Control your response! We can’t control what others are going to do or say today but we can control our responses. We need to make sure our heart is healthy and filled to overflowing with love otherwise our response could be catastrophic. When someone hurts your today, how will you respond? What is the state of your heart and how is your response showing how cleaned up and filled with love and joy it is or how dirty and voice of love and joy?
Let’s look to have a positive response to whatever comes our way so that we don’t allow the devil a foothold in our hearts, minds, and lives. Reject the option of a negative response of overreacting or lashing back as that will escalate things or at a minimum make it worth by proving to them they were right that you don’t care.
Since I prefer happy endings, I am going to start with the negative and then finish with the positive.
Negative Response:
- Anger: While anger is a natural emotion, it can be destructive if not controlled. “Be angry, and yet do not sin; do not let the sun go down on your anger” (Ephesians 4:26). We should not let our anger control us, but instead, seek to resolve conflicts in a peaceful and respectful manner.
- Retaliation: We should not seek revenge or retaliate against those who wrong us. “Never pay back evil for evil to anyone” (Romans 12:17). Instead, we should leave room for God’s justice and trust that He will make all things right in the end.
- Judgment: We should not judge others, but instead, leave judgment to God. “Do not judge so that you will not be judged” (Matthew 7:1). We should focus on our own faults and shortcomings, rather than pointing out the faults of others.
Positive Response:
- Forgiveness: Jesus teaches us to forgive those who sin against us, even if they don’t ask for forgiveness. “But I say to you, love your enemies and pray for those who persecute you” (Matthew 5:44). Forgiveness is not easy, but it is essential for our own spiritual growth and well-being.
- Love: We are called to love our neighbors as ourselves, even if they are difficult to love. “Love your neighbor as yourself” (Mark 12:31). Remember, Love is not just a feeling, but an action. We can show love by being kind, patient, and compassionate towards others.

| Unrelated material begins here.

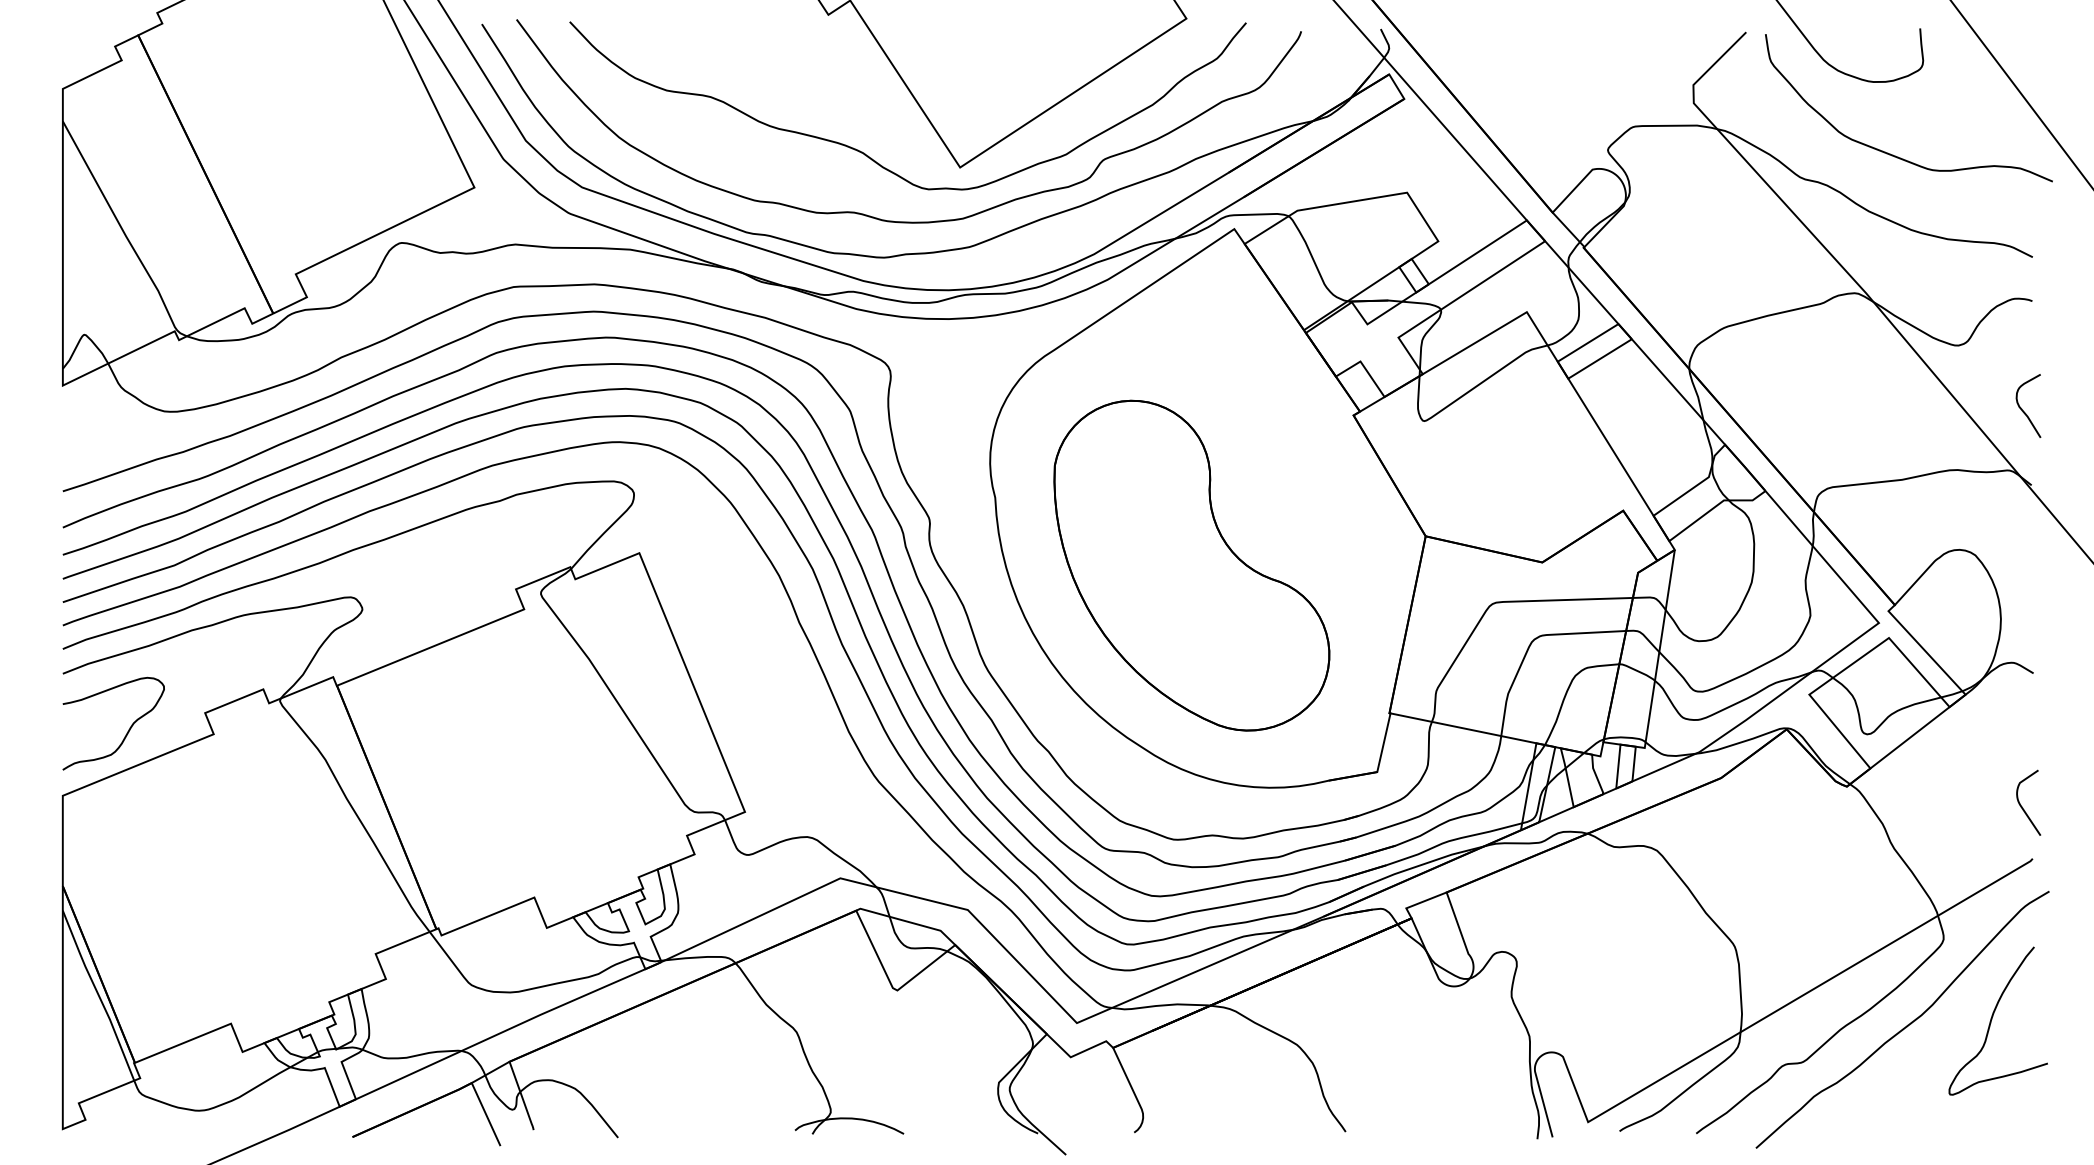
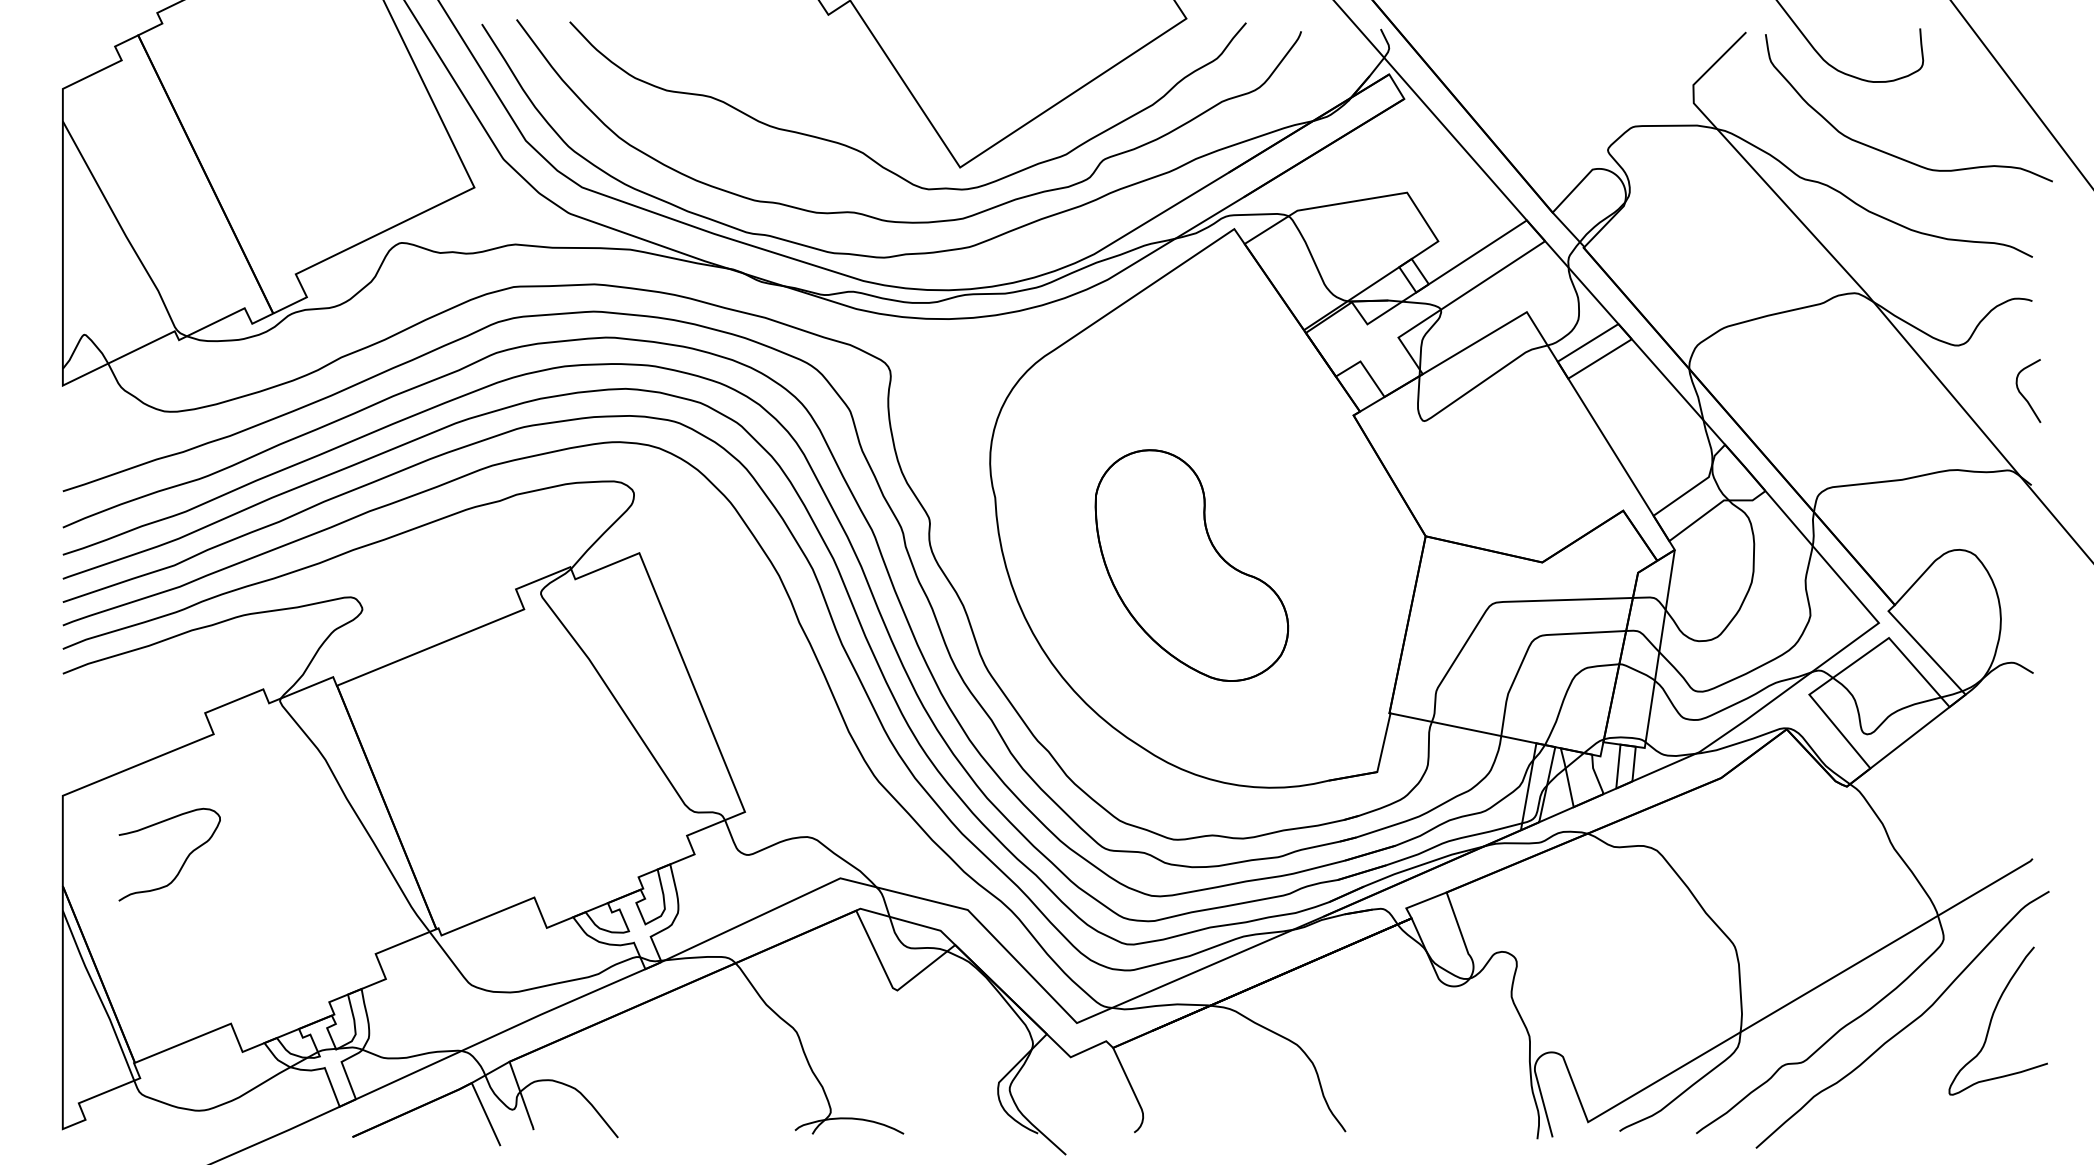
curve at (2023, 410) position: (2023, 410) -> (2023, 395)
part at (1191, 565) size: 278x333 px -> 196x233 px
curve at (127, 731) position: (127, 731) -> (183, 862)
curve at (2022, 806): present -> none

- Humility: We should not think of ourselves as better than others, but instead, consider others more important than ourselves. “Do nothing from selfishness or empty conceit, but with humility of mind regard one another as more important than yourselves” (Philippians 2:3). Humility helps us to avoid pride and arrogance, which can lead to conflict and division.
Today’s Verse of the Day:
I learned the hard way that having the wrong response causes a downward spiral that just makes things worse. Therefore, let’s be the dads whose first response is to forgive others of their reckless and willful sins against us. Moreover, let’s be the dads who choose to respond in a positive way so that it will glorify our heavenly Father and open the door for Him to be able to forgive us too.
Looking for the link to my video, I happened to find this one that I thought we could pause and watch together:
So how can we respond today based on today’s verse of the day when someone says or does something to or about us? What can we take from it and apply in our response?
Applications of Matthew 6:14 to help us be the dads who have the right responses in order to be able to meet the needs of our wives, kids, and world for the glory of God:
- Immediate Forgiveness: Don’t let the sun go down on your anger. Address conflicts promptly, seeking forgiveness and offering it as well.
- Prayerful Attitude: Pray for those who hurt you. This not only softens your heart but also helps you see others through God’s eyes.
- Self-Reflection: Regularly examine your own actions and attitudes. Acknowledge your shortcomings and seek forgiveness when needed.
- Avoid Retaliation: Resist the urge to retaliate or seek revenge. Trust in God’s justice and focus on responding with grace.
- Love Unconditionally: Love others, including your enemies, unconditionally. This includes your family, friends, and even those who may have wronged you.
- Express Kindness: Actively show kindness and compassion to others, even when it’s challenging. Small acts of kindness can have a profound impact.
- Practice Humility: Cultivate a humble mindset. Recognize that everyone is a work in progress, and treat others with respect and humility.
- Be Slow to Judge: Avoid passing quick judgments on others. Instead, seek to understand their perspective and extend the benefit of the doubt.
- Model Forgiveness for Your Children: Demonstrate forgiveness in your own life, teaching your children the importance of forgiveness through your actions.
- Reflect God’s Forgiveness: Recognize that your ability to forgive is rooted in God’s forgiveness of you. Reflect His love and forgiveness in your relationships.
Responding the way God would want:
By incorporating these applications into your daily life, you can respond in a way that aligns with the teachings of Matthew 6:14, fostering a positive and loving atmosphere in your family and community. This approach not only brings glory to God but also sets a powerful example for your children and those around you.